Thermodynamics of the Very Big
The celebrated Bekenstein-Hawking Equation (BHE) specifies the entropy of a black hole (BH). It remains the only widely accepted physics formula that explicitly includes QM and GR constants. It is now believed that all spiral galaxies have a central supermassive BH (SMBH), and the 2019 QGT demonstration of their stability was explicitly for a heavily idealised ‘galaxy’ consisting only of the central SMBH.
But in May 2021, we demonstrated independently (from QGT) that the BHE was only a particular case of a more general holographic relation that also applied to nuclear entities. So, now the BHE has three independent derivations: originally from statistical mechanics, then from string theory, and now from QGT. In August 2021, we calculated the entropy production of BHs and demonstrated the strange and very far-reaching result that, like energy, entropy production (implying dissipation) is a conserved quantity. For physicists, the idea that dissipative processes can be conservative is weird.
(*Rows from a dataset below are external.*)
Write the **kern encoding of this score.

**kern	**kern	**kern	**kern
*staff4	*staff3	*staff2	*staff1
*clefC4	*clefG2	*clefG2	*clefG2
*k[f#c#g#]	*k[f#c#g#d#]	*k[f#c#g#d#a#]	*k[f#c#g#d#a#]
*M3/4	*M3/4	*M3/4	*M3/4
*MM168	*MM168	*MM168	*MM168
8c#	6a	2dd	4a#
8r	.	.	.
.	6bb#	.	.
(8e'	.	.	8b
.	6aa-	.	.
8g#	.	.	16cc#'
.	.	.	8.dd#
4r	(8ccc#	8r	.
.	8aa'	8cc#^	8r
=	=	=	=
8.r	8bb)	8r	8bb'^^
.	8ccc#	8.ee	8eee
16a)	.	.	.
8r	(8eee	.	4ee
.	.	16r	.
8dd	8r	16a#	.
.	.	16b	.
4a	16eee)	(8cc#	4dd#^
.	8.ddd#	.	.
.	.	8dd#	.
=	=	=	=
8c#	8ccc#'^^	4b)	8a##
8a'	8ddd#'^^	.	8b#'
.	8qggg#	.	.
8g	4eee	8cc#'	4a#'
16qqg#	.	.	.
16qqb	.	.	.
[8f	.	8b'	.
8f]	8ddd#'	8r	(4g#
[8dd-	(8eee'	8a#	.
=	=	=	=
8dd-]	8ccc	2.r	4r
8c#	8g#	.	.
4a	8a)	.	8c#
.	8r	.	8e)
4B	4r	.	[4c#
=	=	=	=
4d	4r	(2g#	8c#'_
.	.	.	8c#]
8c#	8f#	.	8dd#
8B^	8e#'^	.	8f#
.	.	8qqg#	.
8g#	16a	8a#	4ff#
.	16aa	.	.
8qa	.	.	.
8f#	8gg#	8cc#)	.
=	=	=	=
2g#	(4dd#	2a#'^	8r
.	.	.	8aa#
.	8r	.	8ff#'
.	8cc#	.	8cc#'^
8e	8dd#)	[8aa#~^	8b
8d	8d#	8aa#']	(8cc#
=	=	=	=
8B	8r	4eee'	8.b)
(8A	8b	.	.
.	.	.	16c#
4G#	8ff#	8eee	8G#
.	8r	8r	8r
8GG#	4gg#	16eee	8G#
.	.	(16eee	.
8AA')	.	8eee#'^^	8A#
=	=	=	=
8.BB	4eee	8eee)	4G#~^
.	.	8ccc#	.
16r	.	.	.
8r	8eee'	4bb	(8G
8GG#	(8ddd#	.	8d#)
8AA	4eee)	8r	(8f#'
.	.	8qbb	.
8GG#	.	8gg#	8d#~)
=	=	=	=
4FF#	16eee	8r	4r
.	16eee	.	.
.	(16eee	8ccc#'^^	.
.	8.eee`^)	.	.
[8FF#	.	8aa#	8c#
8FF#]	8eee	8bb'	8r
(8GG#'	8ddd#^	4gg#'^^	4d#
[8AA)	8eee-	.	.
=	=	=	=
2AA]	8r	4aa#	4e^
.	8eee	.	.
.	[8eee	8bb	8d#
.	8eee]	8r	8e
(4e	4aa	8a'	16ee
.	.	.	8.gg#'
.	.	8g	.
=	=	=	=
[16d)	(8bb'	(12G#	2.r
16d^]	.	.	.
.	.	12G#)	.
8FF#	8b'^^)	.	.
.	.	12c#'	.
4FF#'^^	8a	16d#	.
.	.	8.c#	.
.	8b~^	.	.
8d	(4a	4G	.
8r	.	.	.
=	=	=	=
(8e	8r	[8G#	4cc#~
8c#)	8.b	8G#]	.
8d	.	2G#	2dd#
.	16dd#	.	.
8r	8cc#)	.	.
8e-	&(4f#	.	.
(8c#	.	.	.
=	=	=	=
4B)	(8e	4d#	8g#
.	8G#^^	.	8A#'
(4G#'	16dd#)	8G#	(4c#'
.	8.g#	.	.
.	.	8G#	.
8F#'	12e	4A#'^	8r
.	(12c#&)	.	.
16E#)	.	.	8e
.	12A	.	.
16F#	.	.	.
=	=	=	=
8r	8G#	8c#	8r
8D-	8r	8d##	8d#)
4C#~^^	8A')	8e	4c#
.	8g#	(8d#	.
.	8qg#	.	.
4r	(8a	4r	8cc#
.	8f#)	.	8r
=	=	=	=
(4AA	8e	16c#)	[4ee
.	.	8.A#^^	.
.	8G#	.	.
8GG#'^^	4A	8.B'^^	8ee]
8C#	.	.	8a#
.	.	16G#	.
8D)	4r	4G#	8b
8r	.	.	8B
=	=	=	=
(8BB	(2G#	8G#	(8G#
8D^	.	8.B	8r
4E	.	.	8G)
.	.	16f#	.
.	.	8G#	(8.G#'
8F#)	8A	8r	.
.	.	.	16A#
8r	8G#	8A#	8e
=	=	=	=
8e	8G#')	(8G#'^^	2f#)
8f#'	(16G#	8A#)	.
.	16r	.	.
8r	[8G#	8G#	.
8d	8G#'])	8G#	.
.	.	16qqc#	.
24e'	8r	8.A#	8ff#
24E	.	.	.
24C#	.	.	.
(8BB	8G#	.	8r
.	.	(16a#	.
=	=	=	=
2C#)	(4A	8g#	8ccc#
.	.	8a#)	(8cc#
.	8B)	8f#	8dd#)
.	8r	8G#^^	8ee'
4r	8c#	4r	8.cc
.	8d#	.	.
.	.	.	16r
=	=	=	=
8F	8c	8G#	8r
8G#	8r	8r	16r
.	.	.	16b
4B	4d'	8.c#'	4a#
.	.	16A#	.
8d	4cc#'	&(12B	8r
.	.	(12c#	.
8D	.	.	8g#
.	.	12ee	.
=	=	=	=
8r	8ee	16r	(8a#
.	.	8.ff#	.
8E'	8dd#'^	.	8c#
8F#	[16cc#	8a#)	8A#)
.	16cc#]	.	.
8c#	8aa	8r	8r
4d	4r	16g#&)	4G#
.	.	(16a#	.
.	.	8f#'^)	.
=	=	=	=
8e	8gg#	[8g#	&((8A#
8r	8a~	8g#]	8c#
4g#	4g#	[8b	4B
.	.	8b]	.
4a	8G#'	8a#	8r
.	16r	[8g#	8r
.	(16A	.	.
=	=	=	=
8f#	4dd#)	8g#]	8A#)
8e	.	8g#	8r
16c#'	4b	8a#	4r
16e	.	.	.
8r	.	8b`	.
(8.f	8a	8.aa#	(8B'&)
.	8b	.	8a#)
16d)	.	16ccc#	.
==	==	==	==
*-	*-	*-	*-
Thermodynamics of the Very Small
The alpha particle (4He) is also extraordinarily stable. Using our generalisation of the BHE, we demonstrated (in February 2022) that when we treat the alpha as a unitary entity (than which there exists nothing simpler), we can correctly calculate its size purely from QGT and using no QM at all. Moreover, we also correctly calculate the nuclear sizes not only ofthe helium isotopes (6He,8He – see Figure) but also of the “helium series” (4He,8Be,12C,16O, 20Ne,24Mg,28Si,32S,36Ar,40Ca: these results appear not to be available from QM).
The 8He nucleus is modelled in QGT as an alpha particle with a four-neutron shell which is a holomorphic pair of holomorphic neutron pairs. See Parker et al. (2022), for image see the journal Table of Contents. The 8He nucleus has an observed matter radius of 2.49±0.04 fm and a matter radius calculated by QGT as 2.51 fm
Time is Complex
The mathematical apparatus of QGT is rather heavy and very unfamiliar: unfortunately, physical simplicity always seems to have the price of mathematical impenetrability. We have now shown (November 2022) that time itself is most elegantly represented as a complex number. Such a formalism allows a “simple” and coherent treatment of both reversibility and irreversibility, directly addressing the Loschmidt Paradox.
This coherent treatment is more familiar than expected. When light travels through a medium, there is a “dispersion relation” (examples are the rainbow or the spectrum out of the prism), and there may be absorption of the light. The physicists handle all this through the “refractive index”, a complex number where the “imaginary” component accounts for light absorption.
It turns out that the “dispersion relation” is entirely general, and one can treat the system energy and the system entropy production as two sides of the same coin. This is another very far-reaching result that is also strange since although we are used to regarding energy as the vital quantity of physics, dissipation has always been treated as an annoying imperfection of the system. However, we know that everything interesting in the world involves irreversibility (and dissipative processes), so it’s rather comforting that these things can now be formally understood in the same way we treat energy.
Theory of Everything
We have demonstrated that QGT can handle quantum and cosmic scales equally well: the Second Law of Thermodynamics is treated as basic (not as “emergent” from QM). We have shown that QGT handles irreversible systems seamlessly with the reversible ones that physicists have mostly been interested in, showing how an entirely general treatment is both mathematically elegant and also tractable.
It is disconcerting that what looks like a Theory of Everything emerges unexpectedly from a most unlikely quarter: thermodynamics has been considered the province of the chemists even though physicists have made significant breakthroughs (Chemistry Nobel Prizes to Onsager in 1968 for his ‘reciprocal relations’ and to Prigogine in 1977 for his ‘theory of dissipative structures’).
But our intuition on the reality of Time’s Arrow (living first and dying after) appears correct in this case: the Second Law really is fundamental.